### Aim of the exercise
Please reproduce the records word for word, from the first line through the line containing "At which label is Углеводы closest to 19?", with both ends included and nothing else.

### Stored dataset entries
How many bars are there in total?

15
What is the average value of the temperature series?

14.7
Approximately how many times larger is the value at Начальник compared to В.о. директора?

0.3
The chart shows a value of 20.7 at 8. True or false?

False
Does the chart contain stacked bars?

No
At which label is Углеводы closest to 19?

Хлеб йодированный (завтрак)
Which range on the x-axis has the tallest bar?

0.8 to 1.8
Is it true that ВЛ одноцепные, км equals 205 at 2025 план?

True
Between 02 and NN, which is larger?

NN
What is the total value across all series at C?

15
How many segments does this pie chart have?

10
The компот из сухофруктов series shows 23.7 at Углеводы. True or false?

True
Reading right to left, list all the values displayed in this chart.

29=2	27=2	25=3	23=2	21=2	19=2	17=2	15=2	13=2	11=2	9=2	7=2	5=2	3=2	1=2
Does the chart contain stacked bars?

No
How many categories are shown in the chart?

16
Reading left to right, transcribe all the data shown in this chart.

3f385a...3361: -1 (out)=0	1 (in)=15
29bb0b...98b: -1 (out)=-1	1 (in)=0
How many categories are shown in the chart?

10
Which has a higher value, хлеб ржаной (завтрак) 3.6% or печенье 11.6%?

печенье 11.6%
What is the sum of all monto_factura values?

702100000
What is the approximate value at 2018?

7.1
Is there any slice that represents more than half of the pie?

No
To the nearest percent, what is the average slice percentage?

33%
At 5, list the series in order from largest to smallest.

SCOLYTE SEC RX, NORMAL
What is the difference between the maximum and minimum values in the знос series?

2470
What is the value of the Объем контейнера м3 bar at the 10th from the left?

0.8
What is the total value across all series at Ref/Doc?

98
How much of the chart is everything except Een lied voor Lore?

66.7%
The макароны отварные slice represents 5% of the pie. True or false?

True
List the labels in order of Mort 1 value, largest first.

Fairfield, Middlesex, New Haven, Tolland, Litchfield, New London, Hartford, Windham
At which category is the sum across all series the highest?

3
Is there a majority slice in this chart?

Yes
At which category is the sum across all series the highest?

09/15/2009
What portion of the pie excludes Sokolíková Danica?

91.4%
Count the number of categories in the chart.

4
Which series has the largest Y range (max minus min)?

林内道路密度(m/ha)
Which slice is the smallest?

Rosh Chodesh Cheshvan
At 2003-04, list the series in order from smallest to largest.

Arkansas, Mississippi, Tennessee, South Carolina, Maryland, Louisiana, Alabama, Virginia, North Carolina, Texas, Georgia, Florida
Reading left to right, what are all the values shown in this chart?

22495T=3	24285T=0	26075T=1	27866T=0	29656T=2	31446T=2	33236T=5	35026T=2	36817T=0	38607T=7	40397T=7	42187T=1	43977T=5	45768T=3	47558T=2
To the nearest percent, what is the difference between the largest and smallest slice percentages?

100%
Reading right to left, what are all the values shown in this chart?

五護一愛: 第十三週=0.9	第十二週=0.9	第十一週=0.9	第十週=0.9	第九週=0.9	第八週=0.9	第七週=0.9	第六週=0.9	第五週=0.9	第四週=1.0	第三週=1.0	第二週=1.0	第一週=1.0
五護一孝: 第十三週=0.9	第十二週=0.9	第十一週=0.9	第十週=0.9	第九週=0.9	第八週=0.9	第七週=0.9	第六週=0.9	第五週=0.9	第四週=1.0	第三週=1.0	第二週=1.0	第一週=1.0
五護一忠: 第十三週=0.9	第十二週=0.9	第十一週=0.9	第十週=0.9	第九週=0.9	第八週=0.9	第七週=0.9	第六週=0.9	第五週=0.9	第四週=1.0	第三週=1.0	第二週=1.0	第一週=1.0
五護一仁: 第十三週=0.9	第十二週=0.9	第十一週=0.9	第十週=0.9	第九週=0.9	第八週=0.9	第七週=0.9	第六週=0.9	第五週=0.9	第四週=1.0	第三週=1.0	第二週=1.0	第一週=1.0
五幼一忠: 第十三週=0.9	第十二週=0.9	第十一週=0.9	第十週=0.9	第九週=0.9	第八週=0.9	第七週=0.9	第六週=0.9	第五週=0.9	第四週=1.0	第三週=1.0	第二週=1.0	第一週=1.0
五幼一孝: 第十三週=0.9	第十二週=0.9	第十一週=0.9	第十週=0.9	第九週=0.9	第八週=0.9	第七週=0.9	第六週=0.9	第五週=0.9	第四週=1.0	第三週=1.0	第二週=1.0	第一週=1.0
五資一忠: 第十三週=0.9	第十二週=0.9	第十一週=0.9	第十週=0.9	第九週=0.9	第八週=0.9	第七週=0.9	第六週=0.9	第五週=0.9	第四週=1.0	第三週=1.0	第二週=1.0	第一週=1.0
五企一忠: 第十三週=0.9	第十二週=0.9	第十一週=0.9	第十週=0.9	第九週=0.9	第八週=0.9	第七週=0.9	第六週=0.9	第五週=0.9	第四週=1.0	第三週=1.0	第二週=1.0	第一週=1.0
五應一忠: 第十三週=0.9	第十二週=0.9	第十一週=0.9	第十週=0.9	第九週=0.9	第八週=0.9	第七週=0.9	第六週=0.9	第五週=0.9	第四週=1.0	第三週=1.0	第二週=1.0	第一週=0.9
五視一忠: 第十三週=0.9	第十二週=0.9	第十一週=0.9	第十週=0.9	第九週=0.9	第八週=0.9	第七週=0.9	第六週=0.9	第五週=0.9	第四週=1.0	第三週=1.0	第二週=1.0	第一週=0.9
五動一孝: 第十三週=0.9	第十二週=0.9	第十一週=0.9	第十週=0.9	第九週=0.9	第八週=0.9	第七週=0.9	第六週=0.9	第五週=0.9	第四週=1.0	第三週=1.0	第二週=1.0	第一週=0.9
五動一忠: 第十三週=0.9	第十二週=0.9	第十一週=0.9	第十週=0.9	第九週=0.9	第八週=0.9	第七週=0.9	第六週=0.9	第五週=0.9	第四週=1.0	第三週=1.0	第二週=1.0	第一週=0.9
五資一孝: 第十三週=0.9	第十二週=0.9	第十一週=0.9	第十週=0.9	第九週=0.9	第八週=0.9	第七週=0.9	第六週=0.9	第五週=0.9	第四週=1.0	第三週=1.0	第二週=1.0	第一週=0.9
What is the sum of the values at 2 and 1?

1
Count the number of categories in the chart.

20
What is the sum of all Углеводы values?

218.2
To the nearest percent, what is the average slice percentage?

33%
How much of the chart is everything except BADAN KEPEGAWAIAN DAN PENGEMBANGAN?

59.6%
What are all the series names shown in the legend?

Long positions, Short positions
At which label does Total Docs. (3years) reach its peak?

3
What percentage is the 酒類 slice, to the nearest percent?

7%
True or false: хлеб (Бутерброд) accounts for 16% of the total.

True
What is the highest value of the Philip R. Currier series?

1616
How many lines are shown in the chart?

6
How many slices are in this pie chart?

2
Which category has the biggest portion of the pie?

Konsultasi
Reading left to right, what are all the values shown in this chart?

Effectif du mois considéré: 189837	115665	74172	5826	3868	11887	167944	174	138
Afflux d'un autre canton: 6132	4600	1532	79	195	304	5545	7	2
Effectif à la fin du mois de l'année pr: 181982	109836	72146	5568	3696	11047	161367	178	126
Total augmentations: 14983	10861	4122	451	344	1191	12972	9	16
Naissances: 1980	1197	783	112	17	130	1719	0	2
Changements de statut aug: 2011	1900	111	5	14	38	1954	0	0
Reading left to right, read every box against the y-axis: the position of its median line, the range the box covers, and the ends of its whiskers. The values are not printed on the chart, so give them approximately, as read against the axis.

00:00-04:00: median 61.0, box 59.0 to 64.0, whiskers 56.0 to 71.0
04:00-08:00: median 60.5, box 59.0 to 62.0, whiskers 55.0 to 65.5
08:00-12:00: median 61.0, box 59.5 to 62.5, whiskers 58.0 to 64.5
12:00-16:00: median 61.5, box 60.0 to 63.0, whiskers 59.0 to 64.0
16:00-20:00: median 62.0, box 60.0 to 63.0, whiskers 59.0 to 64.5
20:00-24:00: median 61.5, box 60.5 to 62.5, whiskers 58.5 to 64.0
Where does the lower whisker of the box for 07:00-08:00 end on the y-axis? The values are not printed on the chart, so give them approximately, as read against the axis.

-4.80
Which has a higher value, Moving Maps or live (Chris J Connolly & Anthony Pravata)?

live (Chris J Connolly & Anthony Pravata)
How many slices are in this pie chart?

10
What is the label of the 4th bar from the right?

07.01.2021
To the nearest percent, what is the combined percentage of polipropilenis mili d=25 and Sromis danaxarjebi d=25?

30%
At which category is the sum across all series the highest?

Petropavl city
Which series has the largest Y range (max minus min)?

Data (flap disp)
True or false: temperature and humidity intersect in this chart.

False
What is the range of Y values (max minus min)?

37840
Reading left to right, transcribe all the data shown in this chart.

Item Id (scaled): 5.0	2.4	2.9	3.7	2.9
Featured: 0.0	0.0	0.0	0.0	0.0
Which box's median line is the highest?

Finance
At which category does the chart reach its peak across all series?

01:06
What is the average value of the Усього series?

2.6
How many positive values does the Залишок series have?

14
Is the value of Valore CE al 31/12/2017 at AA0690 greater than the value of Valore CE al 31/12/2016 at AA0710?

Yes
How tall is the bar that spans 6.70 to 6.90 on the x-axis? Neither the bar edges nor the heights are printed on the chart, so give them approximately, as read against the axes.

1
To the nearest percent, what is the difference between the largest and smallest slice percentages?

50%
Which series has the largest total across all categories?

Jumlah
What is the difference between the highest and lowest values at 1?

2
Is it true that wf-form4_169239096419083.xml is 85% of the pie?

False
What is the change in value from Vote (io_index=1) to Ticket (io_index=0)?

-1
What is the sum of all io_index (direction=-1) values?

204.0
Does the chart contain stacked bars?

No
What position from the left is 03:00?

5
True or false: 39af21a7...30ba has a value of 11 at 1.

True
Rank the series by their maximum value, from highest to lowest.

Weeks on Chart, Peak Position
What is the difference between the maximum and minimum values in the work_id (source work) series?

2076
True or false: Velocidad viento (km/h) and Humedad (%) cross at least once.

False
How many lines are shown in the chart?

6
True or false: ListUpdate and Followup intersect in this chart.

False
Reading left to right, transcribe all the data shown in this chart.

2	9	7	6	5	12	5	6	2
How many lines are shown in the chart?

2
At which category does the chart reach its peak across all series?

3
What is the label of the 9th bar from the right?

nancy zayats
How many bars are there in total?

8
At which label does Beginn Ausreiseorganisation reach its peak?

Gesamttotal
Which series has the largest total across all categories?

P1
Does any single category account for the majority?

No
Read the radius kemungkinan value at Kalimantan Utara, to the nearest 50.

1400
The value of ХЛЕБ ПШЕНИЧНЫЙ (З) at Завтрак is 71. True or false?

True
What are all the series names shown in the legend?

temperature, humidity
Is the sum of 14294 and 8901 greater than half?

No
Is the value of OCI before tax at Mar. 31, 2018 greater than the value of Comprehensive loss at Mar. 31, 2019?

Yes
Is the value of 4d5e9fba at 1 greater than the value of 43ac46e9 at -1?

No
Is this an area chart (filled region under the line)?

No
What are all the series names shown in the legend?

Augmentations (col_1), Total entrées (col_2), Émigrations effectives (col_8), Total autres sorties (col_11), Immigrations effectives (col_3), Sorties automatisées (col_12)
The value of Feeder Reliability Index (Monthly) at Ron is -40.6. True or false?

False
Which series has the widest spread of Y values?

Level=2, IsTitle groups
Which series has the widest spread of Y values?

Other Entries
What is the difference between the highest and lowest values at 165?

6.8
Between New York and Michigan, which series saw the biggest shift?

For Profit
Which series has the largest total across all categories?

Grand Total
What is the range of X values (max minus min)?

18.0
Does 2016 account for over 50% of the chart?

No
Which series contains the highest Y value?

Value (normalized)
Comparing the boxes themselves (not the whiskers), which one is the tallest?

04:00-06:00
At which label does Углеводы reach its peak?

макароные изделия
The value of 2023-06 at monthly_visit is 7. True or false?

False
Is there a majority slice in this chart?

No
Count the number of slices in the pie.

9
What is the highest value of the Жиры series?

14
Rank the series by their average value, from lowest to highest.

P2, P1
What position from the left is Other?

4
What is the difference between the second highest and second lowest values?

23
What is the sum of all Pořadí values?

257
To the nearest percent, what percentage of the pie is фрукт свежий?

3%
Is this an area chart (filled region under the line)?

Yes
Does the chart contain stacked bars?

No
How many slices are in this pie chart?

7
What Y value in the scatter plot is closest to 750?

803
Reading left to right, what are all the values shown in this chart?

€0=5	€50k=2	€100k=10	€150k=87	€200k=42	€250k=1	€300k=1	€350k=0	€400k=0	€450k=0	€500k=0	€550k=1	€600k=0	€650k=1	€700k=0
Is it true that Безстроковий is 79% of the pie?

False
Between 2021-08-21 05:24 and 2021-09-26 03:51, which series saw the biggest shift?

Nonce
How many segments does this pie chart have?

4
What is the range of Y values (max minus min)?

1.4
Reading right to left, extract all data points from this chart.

### Exercise output
How many bars are there in total?

15
What is the average value of the temperature series?

14.7
Approximately how many times larger is the value at Начальник compared to В.о. директора?

0.3
The chart shows a value of 20.7 at 8. True or false?

False
Does the chart contain stacked bars?

No
At which label is Углеводы closest to 19?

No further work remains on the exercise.